Non è bastato il via libera svedese all’estradizione di un attivista curdo di cittadinanza turca, Mehmet Kokolu, né l’approvazione della legge anti-terrorismo che è di fatto il mezzo per estradarne ancora di più.

Non basta l’azione della polizia politica svedese Säpo che stringe la morsa intorno alle organizzazioni curde nel paese scandinavo né la firma in calce all’accordo di Madrid con cui Svezia e Finlandia promettevano di rimuovere l’embargo sulle armi alla Turchia. Ieri il presidente Erdogan, fresco di rielezione, poche ore prima dell’incontro a quattro con delegazioni di Stoccolma, Helsinki e Nato, ha ribadito che non intende togliere il veto all’adesione atlantica della Svezia fin quando non rispetterà i patti. Tutti.

«Non possiamo adottare un approccio positivo nelle attuali circostanze – ha detto – La Nato non può costringerci ad ammettere la Svezia senza un’azione contro il terrorismo». Poi il governo di Ankara ha incontrato le tre delegazioni, tre ore di discussione e un comunicato scarno: si è parlato dei passi che Stoccolma dovrebbe compiere per adempiere agli accordi precedenti, il dialogo continua. Ma la situazione, lo sa il segretario generale della Nato Stoltenberg, non è delle migliori: manca meno di un mese al vertice atlantico dell’11 e 12 luglio in Lituania, in cui sperava davvero di annunciare l’ingresso della Svezia nell’Alleanza.

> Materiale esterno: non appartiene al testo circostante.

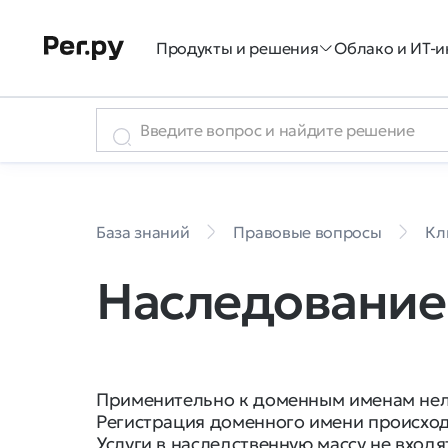
Продукты и решения
Облако и ИТ-и
База знаний
Правовые вопросы
Кл
Наследование
Применительно к доменным именам нель
Регистрация доменного имени происходи
Услуги в наследственную массу не входят (с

Ma Erdogan vuole di più di un’estradizione o di una legge che ha indignato tanti in Svezia. Cita i cortei pro-curdi che negli ultimi giorni hanno attraversato Stoccolma e che considera un inno al Pkk – dunque, dice, al «terrorismo» – tollerato dalle autorità locali. Ma in realtà punta più in alto: altre armi, altra impunità.